Il ne fait pas de grandes phrases. Même le bonheur est de peu de mots. A 22 ans, Joachim Panou vit pourtant des moments assez exaltants. Pour sa première vraie saison en LAM, le réceptionneur-attaquant au caractère et au profil offensifs est en train, doucement, d’apprendre son rôle et de se faire une place de choix dans le casting du MVUC. Comme souvent dans ce genre de belle histoire, c’est une circonstance extérieure qui est venue accélérer un peu le mouvement. Avec la blessure de l’Argentin Nicolas Mendez, le titulaire au poste depuis le début de la saison, Olivier Lecat a propulsé Joachim sur le devant de la scène lors des deux derniers week-ends. Certes, l’ancien pensionnaire du CNVB avait eu sa chance avant déjà, apparaissant régulièrement depuis la fin décembre et une prestation réussie face à Tourcoing (19 pts), mais cette fois, Joachim a enchaîné deux matchs complets en titulaire et il les a proprement réussis ! «J’étais content de faire des matchs entiers. Ça fait plaisir et je m’en suis bien sorti. On a pris six points sur les deux matchs, c’est nickel», raconte-t-il, sans en rajouter.

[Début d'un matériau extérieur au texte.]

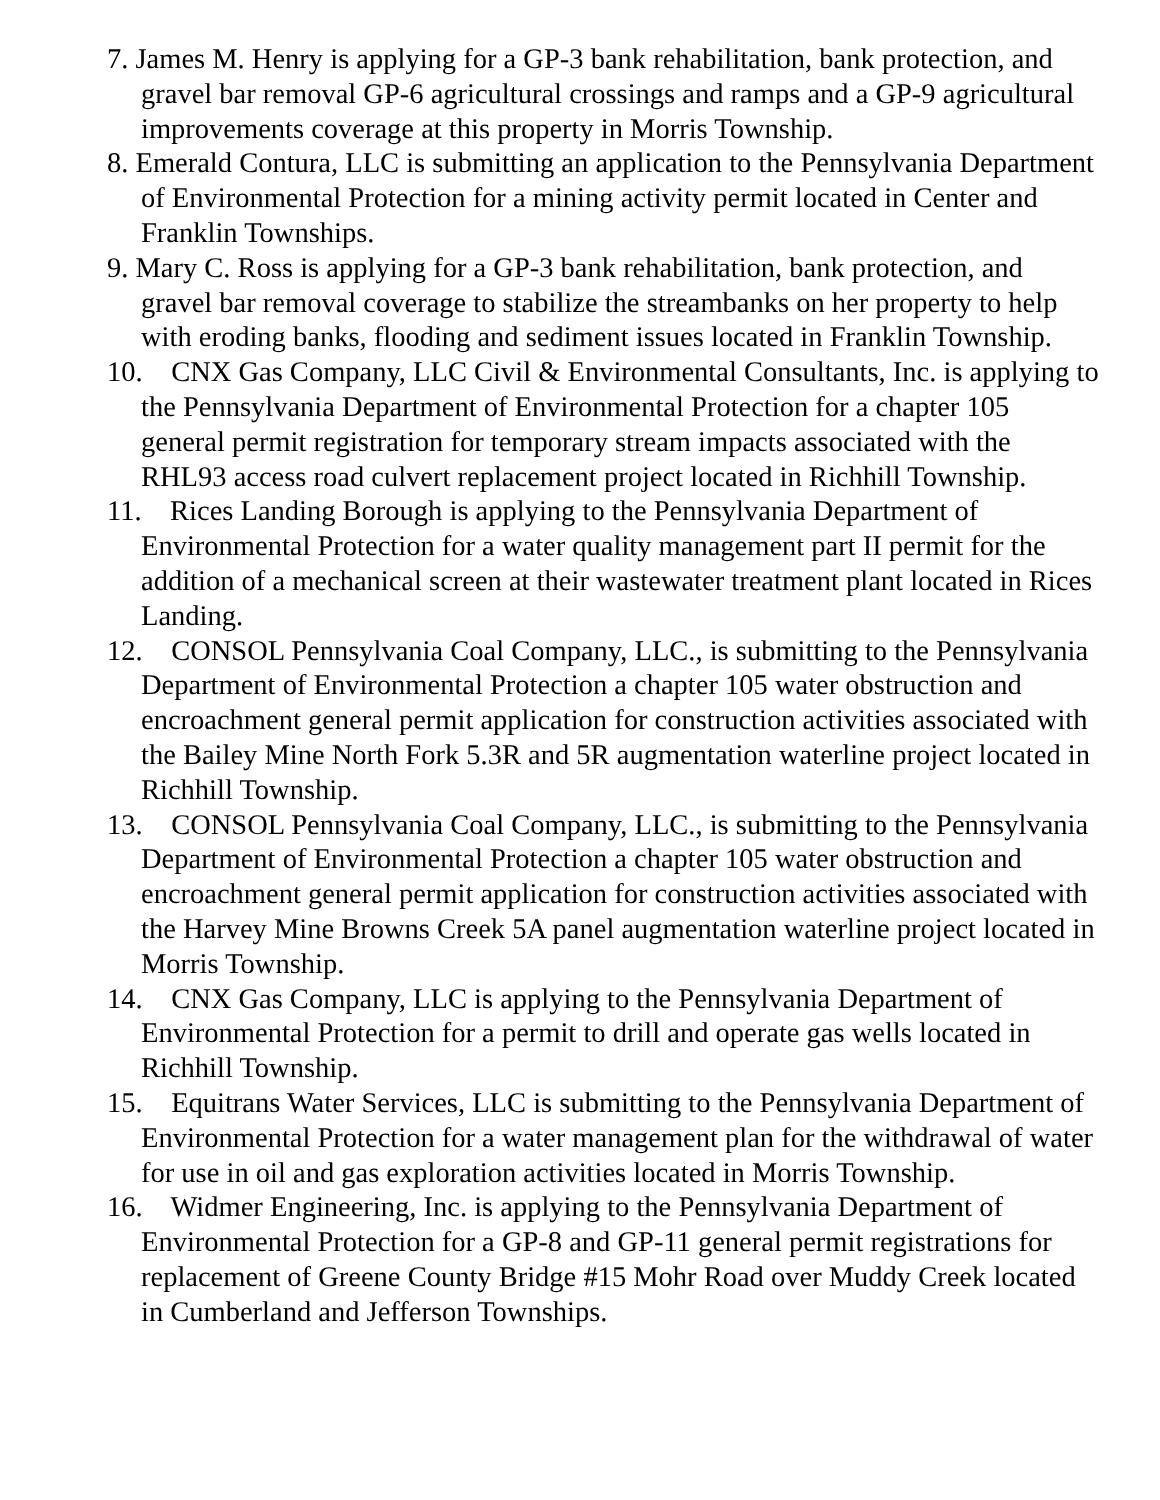7. James M. Henry is applying for a GP-3 bank rehabilitation, bank protection, and gravel bar removal GP-6 agricultural crossings and ramps and a GP-9 agricultural improvements coverage at this property in Morris Township.
8. Emerald Contura, LLC is submitting an application to the Pennsylvania Department of Environmental Protection for a mining activity permit located in Center and Franklin Townships.
9. Mary C. Ross is applying for a GP-3 bank rehabilitation, bank protection, and gravel bar removal coverage to stabilize the streambanks on her property to help with eroding banks, flooding and sediment issues located in Franklin Township.
10. CNX Gas Company, LLC Civil & Environmental Consultants, Inc. is applying to the Pennsylvania Department of Environmental Protection for a chapter 105 general permit registration for temporary stream impacts associated with the RHL93 access road culvert replacement project located in Richhill Township.
11. Rices Landing Borough is applying to the Pennsylvania Department of Environmental Protection for a water quality management part II permit for the addition of a mechanical screen at their wastewater treatment plant located in Rices Landing.
12. CONSOL Pennsylvania Coal Company, LLC., is submitting to the Pennsylvania Department of Environmental Protection a chapter 105 water obstruction and encroachment general permit application for construction activities associated with the Bailey Mine North Fork 5.3R and 5R augmentation waterline project located in Richhill Township.
13. CONSOL Pennsylvania Coal Company, LLC., is submitting to the Pennsylvania Department of Environmental Protection a chapter 105 water obstruction and encroachment general permit application for construction activities associated with the Harvey Mine Browns Creek 5A panel augmentation waterline project located in Morris Township.
14. CNX Gas Company, LLC is applying to the Pennsylvania Department of Environmental Protection for a permit to drill and operate gas wells located in Richhill Township.
15. Equitrans Water Services, LLC is submitting to the Pennsylvania Department of Environmental Protection for a water management plan for the withdrawal of water for use in oil and gas exploration activities located in Morris Township.
16. Widmer Engineering, Inc. is applying to the Pennsylvania Department of Environmental Protection for a GP-8 and GP-11 general permit registrations for replacement of Greene County Bridge #15 Mohr Road over Muddy Creek located in Cumberland and Jefferson Townships.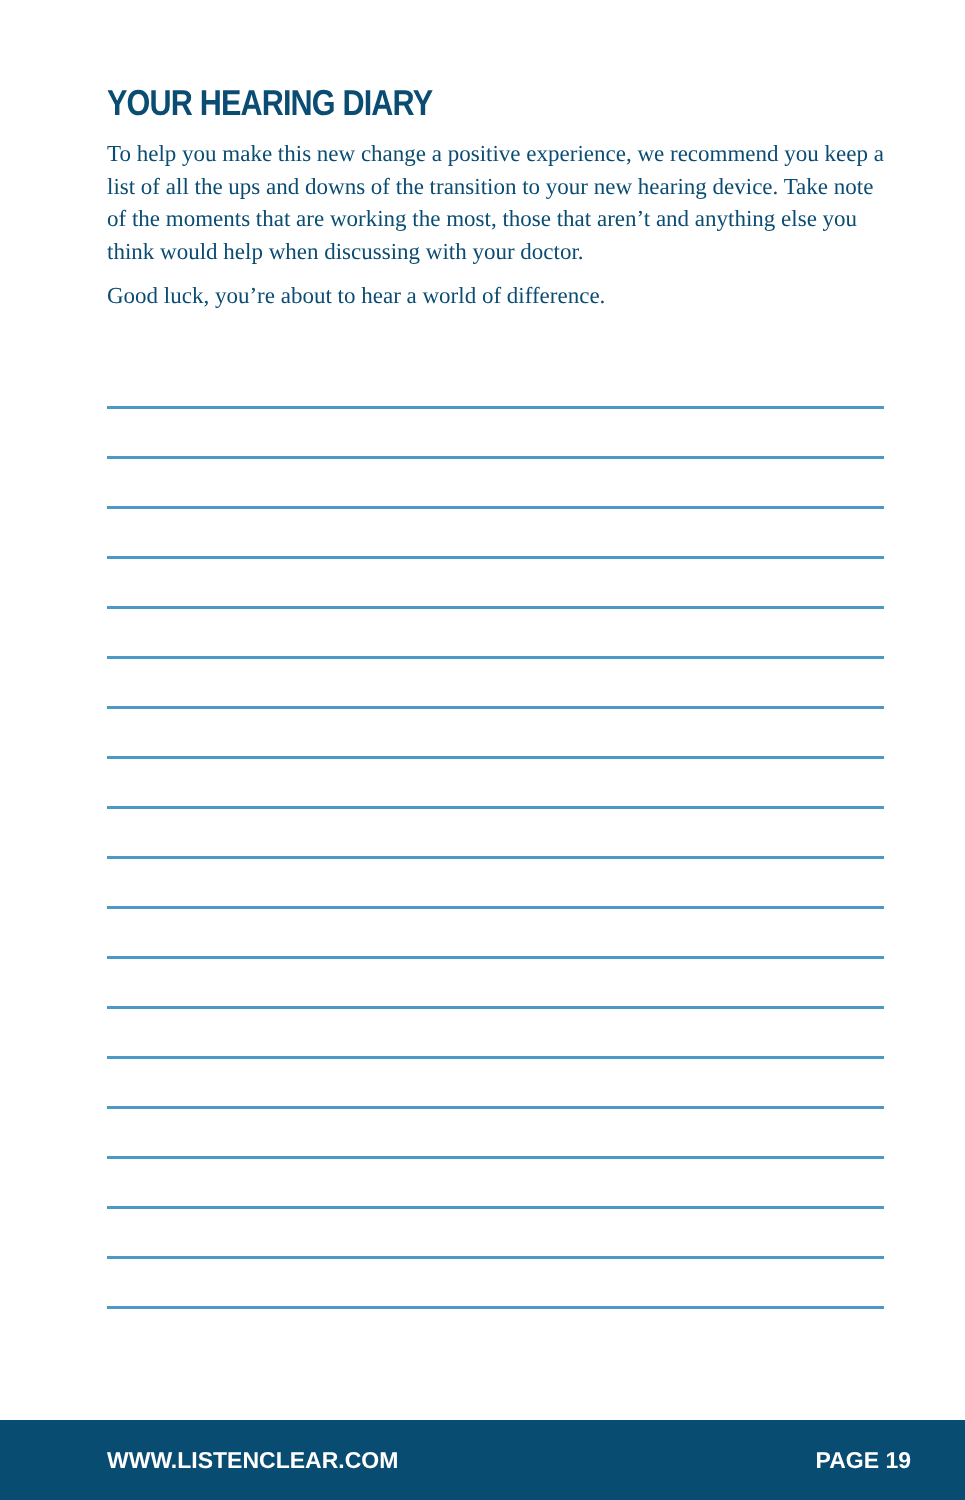YOUR HEARING DIARY
To help you make this new change a positive experience, we recommend you keep a list of all the ups and downs of the transition to your new hearing device. Take note of the moments that are working the most, those that aren’t and anything else you think would help when discussing with your doctor.
Good luck, you’re about to hear a world of difference.
WWW.LISTENCLEAR.COM PAGE 19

A Tourcoing, une équipe qui semble visiblement l’inspirer, puis face à Nice le week-end dernier, l’attaquant français a fait les choses bien : 26 points à 55% dans le Nord, puis 20 points à 51% samedi dernier ! Deux belles ardoises consécutives et une tenue en réception plus que correcte qui semblent lui avoir désormais ouvert la voie. Car tout ne fut pas simple au départ pour Joachim. De retour de prêt en LBM, à Avignon, il a dû gratter, grappiller du temps de jeu en début de saison, minute par minute, séquence par séquence. «II fallait que j’arrive à prendre ma place. J’étais en concurrence. De temps en temps, forcément, j’étais déçu de ne pas jouer. Mais quand on gagne, c’est logique que ça ne tourne pas. J’ai galéré un peu au début. Il fallait montrer que je pouvais prendre du temps de jeu. D’abord, tu te mets la pression. Quand tu rentres, il ne faut pas se rater. Après, au fur et à mesure, tu prends en sérénité. J’ai eu ma chance contre Tourcoing à l’aller fin décembre, je me sentais bien, en forme. Je pense que ce match a agi comme un petit déclic. Ça m’a rassuré. Du coup, maintenant, quand je joue, j’essaie de pas trop paniquer», raconte-t-il.

Responsabilisé, inclus dans une rotation à trois réceptionneurs-attaquants très complémentaires, entre Nicolas Mendez, spécialiste de la réception et Mihajlo Stankovic, homme à tout faire, Joachim peut ainsi apporter toute sa panoplie offensive. Formé à la pointe au CNVB, il a entamé sa mue lors de ses deux années au centre de formation de Montpellier (2016 à 2018), avant de revenir l’an passé à ses «premiers amours» à Avignon, par la force des choses. Privé d’attaquant de pointe dès le début de saison, le club du Vaucluse a dû colmater, avec le central Mladen Bojovic pour tenir le rôle dans un premier temps, puis Joachim Panou toute la deuxième partie de saison. Pas forcément la meilleure chose quand on essaie d’endosser un autre costume, mais Joachim sait combien cette saison en LBM lui a fait du bien. «J’étais en recherche de ces responsabilités, de cette confiance. Ça faisait deux ans que je m’entraînais «de ouf» avec Montpellier pour jouer avec la réserve. En LAM, je rentrais vite fait, sur de courts passages. C’était un peu comme si j’avais fait deux ans sans faire de vrais matchs. A Avignon j’ai récupéré du temps de jeu et de la confiance», confie le Français.


Désormais, Joachim est prêt à croquer dans cette fin de saison passionnante. Ce soir, Montpellier est à Rennes pour un quart de finale européen (Challenge Cup). Et samedi, le MVUC ira à Chaumont en costume de dauphin, calé à trois points seulement du leader tourangeau ! «L’objectif, c’est d’abord de passer les quarts en Play-Offs plutôt que de se retrouver placé et perdre en quart. Après, on va tout faire pour être le mieux classé évidemment», glisse-t-il dans un sourire, ravi d’en être là désormais.